Image Segmentation Via Spectral Clustering With Manifold Structure And Kernel Propagation

This thesis mainly deals with image segmentation which has been received much attention in the machine learning community. The main contributions include image segmentation based on spectral clustering with manifold structure, image segmentation via kernel propagation and interactive foreground extraction using kernel propagation.In data clustering, spectral clustering has been effectively and widely employed in many research fields. However, when it is applied to image segmentation, it causes high computational complexity and instable results and needs large storage space. Image segmentation based on spectral clustering with manifold structure is proposed.
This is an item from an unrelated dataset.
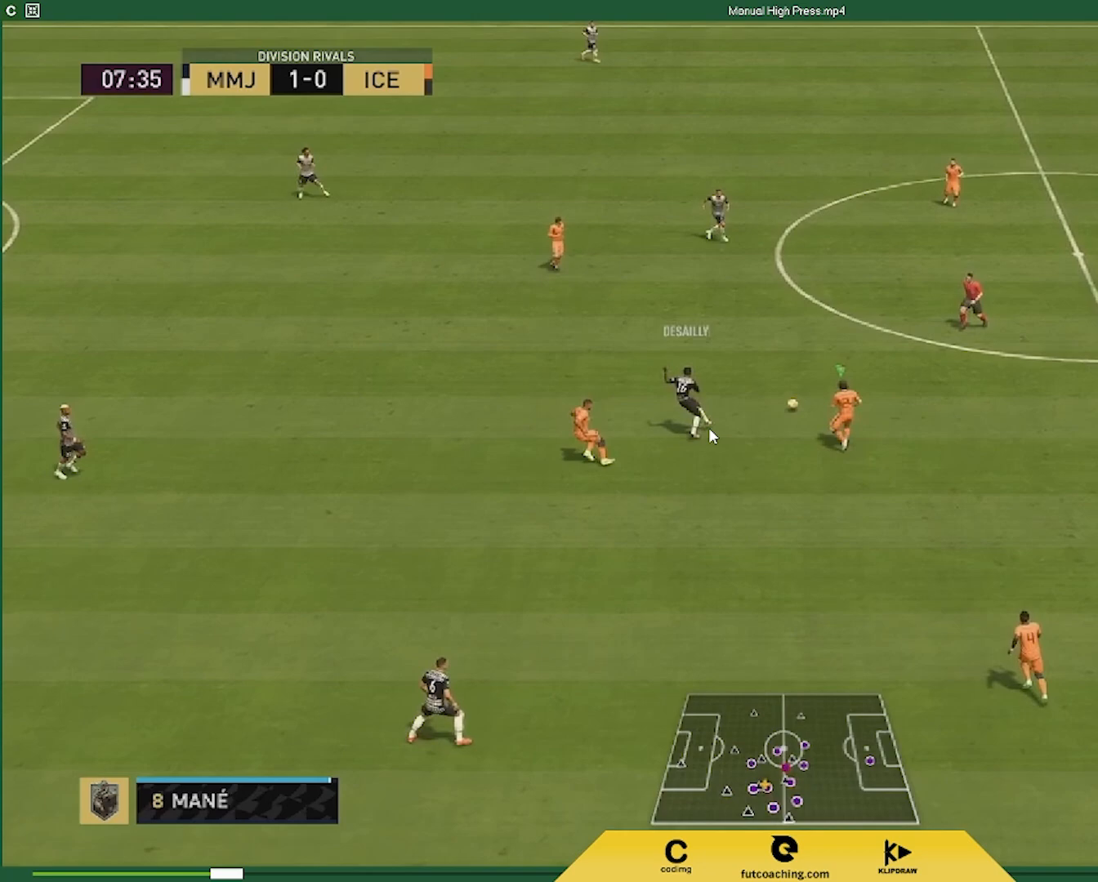
{"buttons": ["L2", "R1", "R2"], "left_stick": "down", "right_stick": "center", "events": []}
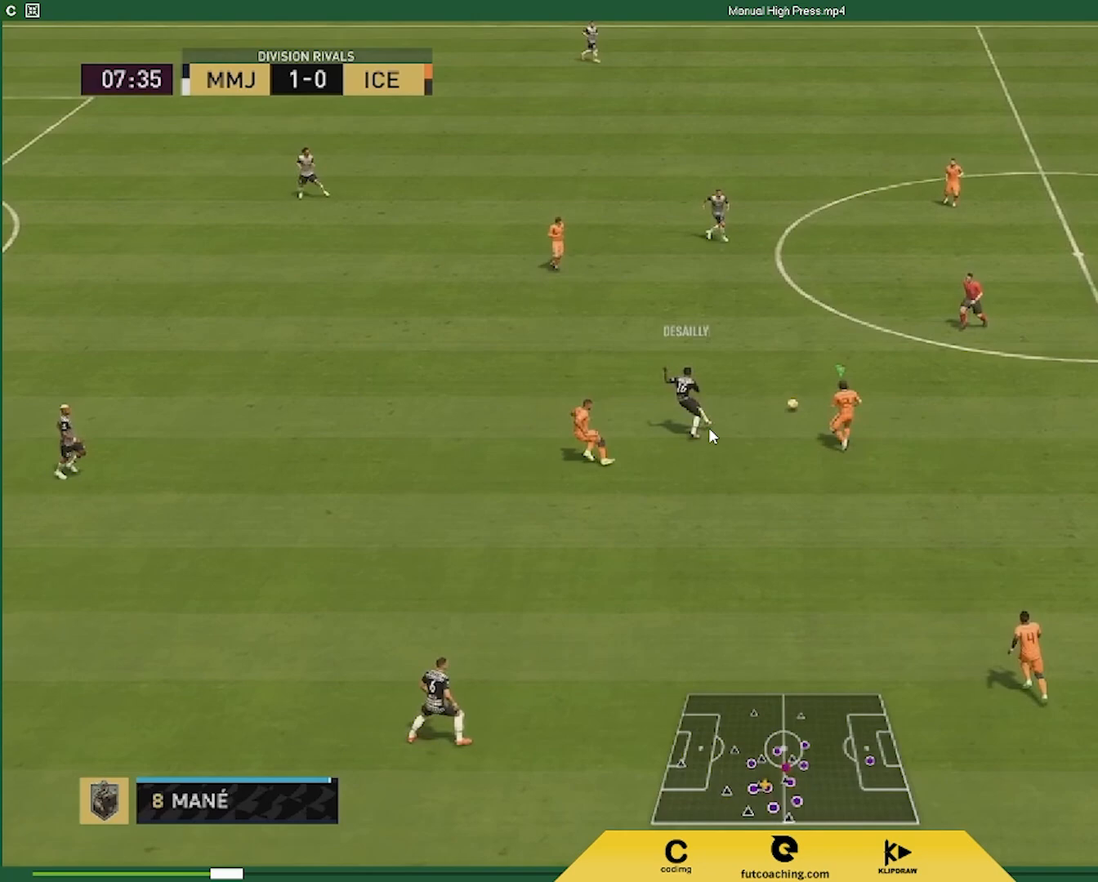
{"buttons": ["L2", "R1", "R2"], "left_stick": "down", "right_stick": "center", "events": []}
The proposed algorithm exhibits a high-performance, not only in reducing computational complexity and storage space, but also in avoiding instable results.Kernel propagation (KP) is an effective semi-supervised kernel matrix learning (SS-KML) method which improves the comprehensive performance. By applying KP to image segmentation, we design a new image segmentation method in natural images. Global k-means clustering and self-tuning spectral clustering are employed to select globally-optimized seeds which are used to generate the seed-kernel matrix. Finally, we propagate the seed-kernel matrix into the full-kernel matrix of the entire image, and thus image segmentation results are obtained. As a result, our method outperforms state-of-the-art approaches for image segmentation.We propose an effective interactive foreground extraction method by applying KP to interactive image segmentation. Mean-shift segmentation is used to generate superpixels, and then the users simply draw strokes (which called markers) to indicate the seeds of the foreground and background. We generate pairwise constraints from the seeds to make the seed-kernel matrix for KP. Next, we propagate the seed-kernel matrix into the full-kernel matrix of the entire image using KP. Experimental results show that the proposed method preserves statistical characteristics of the seeds during the propagation of seed-kernel matrix by KP and achieves the state-of-the art performance.